When a vaccine essentially ruins your dog’s brain, you can expect some dog behavior changes too, assuming the dog survives the initial brain inflammation.
Deep inside Lilly remains Lilly — despite the brain and nervous system trauma caused by her adverse reaction to a rabies vaccine earlier this year. Her emergency treatment and ongoing treatment for meningoencephalomyelitis / meningoencephalitis, however, required she go off (cold turkey) the meds we gave her for years to treat her fears / anxieties. So, how has that turned out?
Surprisingly well, actually.
Dog Behavior Changes Related to Adverse Vaccine Reaction and Life-Saving Treatment
I joked online while Lilly was still critically ill that maybe there would be a silver lining to all this … since some dogs do experience positive dog behavior changes after a brain trauma like this.
Even without the twice daily chlomipramine and the as-needed xanax, Lilly seems like Lilly. She will always be fearful and anxious, but going off the medicines so suddenly doesn’t seem to have made anything worse.
It isn’t like all of a sudden we lost 8 years of behavior modification and dog training work.
So, that’s good news … yes?
Loss of Housetraining
The only weird news is that twice recently Lilly has accidentally pooped in the kitchen in the morning. Both times we were making her breakfast, and stuff just started coming out.
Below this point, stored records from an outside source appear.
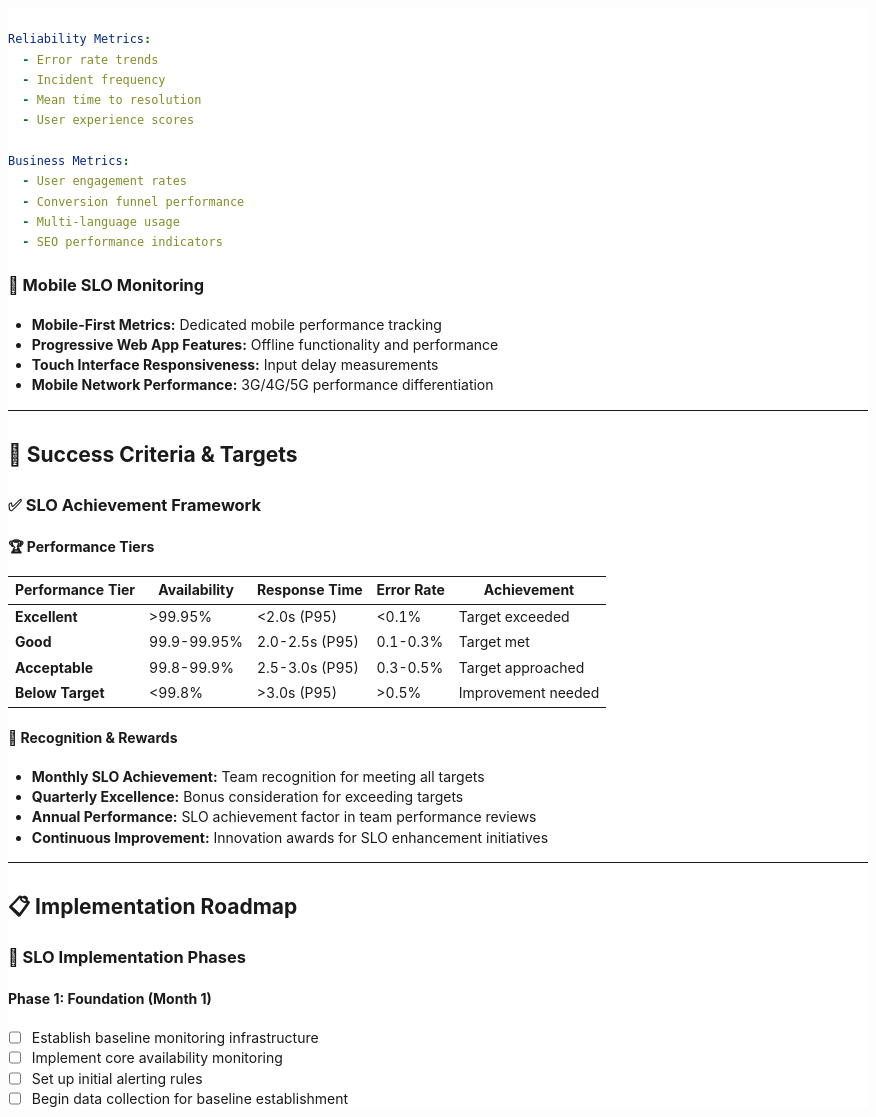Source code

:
 ```yaml

Reliability Metrics:
  - Error rate trends
  - Incident frequency
  - Mean time to resolution
  - User experience scores

Business Metrics:
  - User engagement rates
  - Conversion funnel performance
  - Multi-language usage
  - SEO performance indicators
```

### **📱 Mobile SLO Monitoring**
- **Mobile-First Metrics:** Dedicated mobile performance tracking
- **Progressive Web App Features:** Offline functionality and performance
- **Touch Interface Responsiveness:** Input delay measurements
- **Mobile Network Performance:** 3G/4G/5G performance differentiation

---

## 🎯 **Success Criteria & Targets**

### **✅ SLO Achievement Framework**

#### **🏆 Performance Tiers**
| Performance Tier | Availability | Response Time | Error Rate | Achievement |
|------------------|--------------|---------------|------------|-------------|
| **Excellent** | >99.95% | <2.0s (P95) | <0.1% | Target exceeded |
| **Good** | 99.9-99.95% | 2.0-2.5s (P95) | 0.1-0.3% | Target met |
| **Acceptable** | 99.8-99.9% | 2.5-3.0s (P95) | 0.3-0.5% | Target approached |
| **Below Target** | <99.8% | >3.0s (P95) | >0.5% | Improvement needed |

#### **🎊 Recognition & Rewards**
- **Monthly SLO Achievement:** Team recognition for meeting all targets
- **Quarterly Excellence:** Bonus consideration for exceeding targets
- **Annual Performance:** SLO achievement factor in team performance reviews
- **Continuous Improvement:** Innovation awards for SLO enhancement initiatives

---

## 📋 **Implementation Roadmap**

### **🚀 SLO Implementation Phases**

#### **Phase 1: Foundation (Month 1)**
- [ ] Establish baseline monitoring infrastructure
- [ ] Implement core availability monitoring
- [ ] Set up initial alerting rules
- [ ] Begin data collection for baseline establishment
We were able to get her outside to finish and to clean the kitchen tile well, but it’s the strangest thing.
You know this girl, of all girls, knows better than to potty in the house.
Yet, it seems to sneak up on her once in a while — likely due to neurological damage.
It’s maddening in many ways because in the evenings — in particular — she cries and cries and cries to go out, but then she won’t “go.”
We also run a few agility laps and play at lot of fetch throughout the day, including after dinner, but Lilly remains FUSSY (we assume from the daily steroids). She takes her steroids in the morning, but she is a pacing, whining, fussy, crabby girl in the evenings.
The only solution we’ve found is for me and Lilly to lay on the bed in the master bedroom and watch old TV episodes on the Kindle Fire via Netflix.
(Started with Downton Abbey, but ran out of streaming episodes at the end of season 1, so started watching season 1 of Mad Men.)
If I do that, she’ll most often snuggle all evening.
If not, then she is up and down the hall about a 1,000 times a night.
She won’t settle if I watch TV in the living room. She won’t settle if I watch something on the Kindle in the living room.
Only the bed works. Maybe it’s sound level since I use headphones with the Kindle. Maybe it’s temperature. Maybe she just wants to snuggle.
I’m not sure.
But it works, so I’m not complaining.
She is less fussy during the day, which really helps my concentration on work, so I guess by nighttime she is ready for some undivided attention.